Excerpt to read:
Programmed death ligand-1 (PD-L1) is a potential predictive biomarker for immunotherapy in several malignancies. However, the expression level and clinical significance of PD-L1 in von Hippel–Lindau (VHL)-associated hereditary clear-cell renal cell carcinoma (ccRCC) remain unclear.

Patients and Methods

Surgical specimens were recruited from 129 patients with sporadic ccRCC and 26 patients with VHL-associated hereditary ccRCC. The PD-L1 expression level was assessed using immunohistochemistry. Correlations between PD-L1 expression and clinicopathological features were analyzed.

Data under study:
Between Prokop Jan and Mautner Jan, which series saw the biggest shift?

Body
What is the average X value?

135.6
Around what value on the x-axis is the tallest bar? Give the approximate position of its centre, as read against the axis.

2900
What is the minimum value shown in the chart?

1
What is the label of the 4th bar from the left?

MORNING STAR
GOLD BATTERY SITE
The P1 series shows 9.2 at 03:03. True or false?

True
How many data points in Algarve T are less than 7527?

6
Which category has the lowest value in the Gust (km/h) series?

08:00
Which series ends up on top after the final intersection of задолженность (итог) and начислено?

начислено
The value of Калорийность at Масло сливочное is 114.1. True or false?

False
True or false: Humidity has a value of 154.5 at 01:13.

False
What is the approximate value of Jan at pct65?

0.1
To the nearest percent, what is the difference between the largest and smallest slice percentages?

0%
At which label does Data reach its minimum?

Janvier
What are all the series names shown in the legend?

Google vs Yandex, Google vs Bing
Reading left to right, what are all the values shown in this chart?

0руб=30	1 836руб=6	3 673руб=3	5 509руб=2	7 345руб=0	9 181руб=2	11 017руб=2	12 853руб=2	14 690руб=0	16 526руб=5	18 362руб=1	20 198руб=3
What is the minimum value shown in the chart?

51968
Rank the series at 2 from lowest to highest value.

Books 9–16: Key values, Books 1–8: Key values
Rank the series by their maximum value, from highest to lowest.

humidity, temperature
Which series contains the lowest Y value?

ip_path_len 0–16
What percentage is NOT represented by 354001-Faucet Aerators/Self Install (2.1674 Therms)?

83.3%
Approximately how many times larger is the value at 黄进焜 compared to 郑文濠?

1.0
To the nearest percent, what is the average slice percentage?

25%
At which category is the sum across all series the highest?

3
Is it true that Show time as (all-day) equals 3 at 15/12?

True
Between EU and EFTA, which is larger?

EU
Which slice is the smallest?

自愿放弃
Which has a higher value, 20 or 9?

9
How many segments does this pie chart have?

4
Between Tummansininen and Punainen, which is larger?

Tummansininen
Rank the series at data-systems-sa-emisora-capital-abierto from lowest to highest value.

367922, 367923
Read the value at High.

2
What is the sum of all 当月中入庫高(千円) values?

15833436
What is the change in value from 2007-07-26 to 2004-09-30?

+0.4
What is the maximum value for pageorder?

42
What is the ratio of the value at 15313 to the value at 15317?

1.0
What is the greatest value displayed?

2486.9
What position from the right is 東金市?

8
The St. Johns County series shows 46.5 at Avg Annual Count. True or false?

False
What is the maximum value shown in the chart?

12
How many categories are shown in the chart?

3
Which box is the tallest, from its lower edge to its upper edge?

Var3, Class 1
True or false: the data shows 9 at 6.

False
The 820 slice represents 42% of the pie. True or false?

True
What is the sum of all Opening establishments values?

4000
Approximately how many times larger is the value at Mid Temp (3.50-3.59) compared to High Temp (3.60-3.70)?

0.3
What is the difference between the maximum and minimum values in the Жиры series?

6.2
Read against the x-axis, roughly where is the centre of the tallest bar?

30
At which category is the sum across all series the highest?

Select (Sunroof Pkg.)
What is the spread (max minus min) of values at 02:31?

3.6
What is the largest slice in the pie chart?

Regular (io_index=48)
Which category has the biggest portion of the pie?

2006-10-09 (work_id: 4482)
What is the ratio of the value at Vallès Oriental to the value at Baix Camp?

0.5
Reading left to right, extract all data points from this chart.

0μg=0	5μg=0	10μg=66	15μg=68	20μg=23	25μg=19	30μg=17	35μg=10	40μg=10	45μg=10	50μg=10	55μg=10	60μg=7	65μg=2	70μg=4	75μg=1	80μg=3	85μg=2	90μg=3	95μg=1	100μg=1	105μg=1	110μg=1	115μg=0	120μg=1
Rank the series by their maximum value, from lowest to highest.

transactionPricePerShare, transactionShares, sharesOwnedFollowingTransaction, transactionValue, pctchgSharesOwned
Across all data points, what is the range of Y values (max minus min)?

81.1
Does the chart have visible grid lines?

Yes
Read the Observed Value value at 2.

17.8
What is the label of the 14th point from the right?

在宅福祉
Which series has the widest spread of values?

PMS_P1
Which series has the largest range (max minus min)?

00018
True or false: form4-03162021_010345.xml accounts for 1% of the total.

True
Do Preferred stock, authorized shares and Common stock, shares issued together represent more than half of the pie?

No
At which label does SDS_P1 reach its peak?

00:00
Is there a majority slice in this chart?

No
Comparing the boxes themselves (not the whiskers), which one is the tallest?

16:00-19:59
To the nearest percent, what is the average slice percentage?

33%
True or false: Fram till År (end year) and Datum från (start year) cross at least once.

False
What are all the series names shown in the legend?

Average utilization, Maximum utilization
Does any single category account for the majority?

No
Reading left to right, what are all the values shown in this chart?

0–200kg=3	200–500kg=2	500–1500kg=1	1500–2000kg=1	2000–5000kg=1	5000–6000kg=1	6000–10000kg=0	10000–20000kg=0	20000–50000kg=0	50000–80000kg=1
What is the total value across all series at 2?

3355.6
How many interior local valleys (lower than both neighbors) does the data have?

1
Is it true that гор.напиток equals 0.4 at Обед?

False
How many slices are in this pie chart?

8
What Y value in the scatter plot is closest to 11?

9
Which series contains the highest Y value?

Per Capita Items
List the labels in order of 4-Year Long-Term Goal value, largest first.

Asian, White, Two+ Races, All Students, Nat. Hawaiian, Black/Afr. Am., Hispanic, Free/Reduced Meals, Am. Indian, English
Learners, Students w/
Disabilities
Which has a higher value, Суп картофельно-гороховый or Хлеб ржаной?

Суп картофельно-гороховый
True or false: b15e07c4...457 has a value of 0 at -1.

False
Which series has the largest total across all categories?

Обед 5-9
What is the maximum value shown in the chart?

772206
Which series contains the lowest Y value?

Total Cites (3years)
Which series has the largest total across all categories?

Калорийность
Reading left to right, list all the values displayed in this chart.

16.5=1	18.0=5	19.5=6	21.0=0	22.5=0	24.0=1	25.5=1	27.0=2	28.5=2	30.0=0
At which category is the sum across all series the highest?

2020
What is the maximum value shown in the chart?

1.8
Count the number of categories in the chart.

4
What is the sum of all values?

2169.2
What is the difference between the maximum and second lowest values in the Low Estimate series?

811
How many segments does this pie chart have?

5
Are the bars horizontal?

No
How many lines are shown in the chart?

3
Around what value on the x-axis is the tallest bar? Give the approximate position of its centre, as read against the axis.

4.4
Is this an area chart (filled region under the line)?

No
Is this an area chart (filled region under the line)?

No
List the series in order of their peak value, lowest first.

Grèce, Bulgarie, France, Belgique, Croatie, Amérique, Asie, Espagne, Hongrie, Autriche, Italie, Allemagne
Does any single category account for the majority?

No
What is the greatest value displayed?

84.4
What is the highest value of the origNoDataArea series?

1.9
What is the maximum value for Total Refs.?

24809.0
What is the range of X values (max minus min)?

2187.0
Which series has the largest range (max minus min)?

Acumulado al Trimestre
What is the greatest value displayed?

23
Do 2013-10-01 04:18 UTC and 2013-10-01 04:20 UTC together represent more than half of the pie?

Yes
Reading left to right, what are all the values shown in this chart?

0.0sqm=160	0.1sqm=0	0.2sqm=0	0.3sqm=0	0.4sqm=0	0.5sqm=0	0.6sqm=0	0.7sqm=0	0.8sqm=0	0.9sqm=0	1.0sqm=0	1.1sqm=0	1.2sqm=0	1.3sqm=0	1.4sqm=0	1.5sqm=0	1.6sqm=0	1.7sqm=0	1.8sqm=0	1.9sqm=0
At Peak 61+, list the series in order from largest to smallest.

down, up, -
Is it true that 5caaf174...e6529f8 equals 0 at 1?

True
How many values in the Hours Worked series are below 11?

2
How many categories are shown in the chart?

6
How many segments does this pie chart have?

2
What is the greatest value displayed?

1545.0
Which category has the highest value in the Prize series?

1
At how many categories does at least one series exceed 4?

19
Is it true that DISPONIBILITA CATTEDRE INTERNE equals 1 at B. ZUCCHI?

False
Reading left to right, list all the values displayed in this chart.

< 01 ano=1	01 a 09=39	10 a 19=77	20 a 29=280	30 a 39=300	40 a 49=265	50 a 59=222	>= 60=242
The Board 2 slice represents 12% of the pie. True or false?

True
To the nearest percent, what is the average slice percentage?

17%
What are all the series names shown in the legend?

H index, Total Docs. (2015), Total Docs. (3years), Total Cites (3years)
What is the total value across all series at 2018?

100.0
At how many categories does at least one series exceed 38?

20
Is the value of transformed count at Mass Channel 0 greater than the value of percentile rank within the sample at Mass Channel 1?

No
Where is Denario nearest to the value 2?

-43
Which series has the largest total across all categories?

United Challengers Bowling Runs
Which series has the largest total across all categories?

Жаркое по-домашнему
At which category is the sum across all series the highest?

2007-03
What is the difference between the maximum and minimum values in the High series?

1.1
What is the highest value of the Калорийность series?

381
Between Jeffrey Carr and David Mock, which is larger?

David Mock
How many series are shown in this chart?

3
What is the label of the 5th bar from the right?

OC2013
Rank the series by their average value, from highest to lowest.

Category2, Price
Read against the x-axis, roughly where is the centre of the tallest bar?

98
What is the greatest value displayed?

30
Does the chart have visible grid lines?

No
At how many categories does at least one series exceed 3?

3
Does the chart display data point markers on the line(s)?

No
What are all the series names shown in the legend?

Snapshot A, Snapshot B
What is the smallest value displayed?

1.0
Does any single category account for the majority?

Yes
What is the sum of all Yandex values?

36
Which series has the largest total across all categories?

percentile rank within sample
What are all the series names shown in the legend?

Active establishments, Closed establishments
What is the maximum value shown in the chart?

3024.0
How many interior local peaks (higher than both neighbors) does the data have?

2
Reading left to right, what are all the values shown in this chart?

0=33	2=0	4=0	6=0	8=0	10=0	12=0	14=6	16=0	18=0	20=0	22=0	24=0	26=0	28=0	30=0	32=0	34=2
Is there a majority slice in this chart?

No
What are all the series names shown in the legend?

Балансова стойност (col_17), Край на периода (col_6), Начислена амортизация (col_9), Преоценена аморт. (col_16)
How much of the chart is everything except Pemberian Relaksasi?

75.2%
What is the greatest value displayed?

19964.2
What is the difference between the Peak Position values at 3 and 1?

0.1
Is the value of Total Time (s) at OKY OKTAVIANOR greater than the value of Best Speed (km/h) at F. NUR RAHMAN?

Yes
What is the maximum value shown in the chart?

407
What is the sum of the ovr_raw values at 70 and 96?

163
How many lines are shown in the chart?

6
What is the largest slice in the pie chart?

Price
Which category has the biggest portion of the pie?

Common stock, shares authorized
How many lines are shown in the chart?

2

Work instruction:
Answer these questions from the PD-L1 excerpt.
1. For what kind of treatment is PD-L1 described as a potential predictive biomarker?
2. How many patients with VHL-associated hereditary ccRCC provided surgical specimens?
3. Which technique was used to assess the PD-L1 expression level?

Task answer:
1. Immunotherapy in several malignancies.
2. 26 patients.
3. Immunohistochemistry.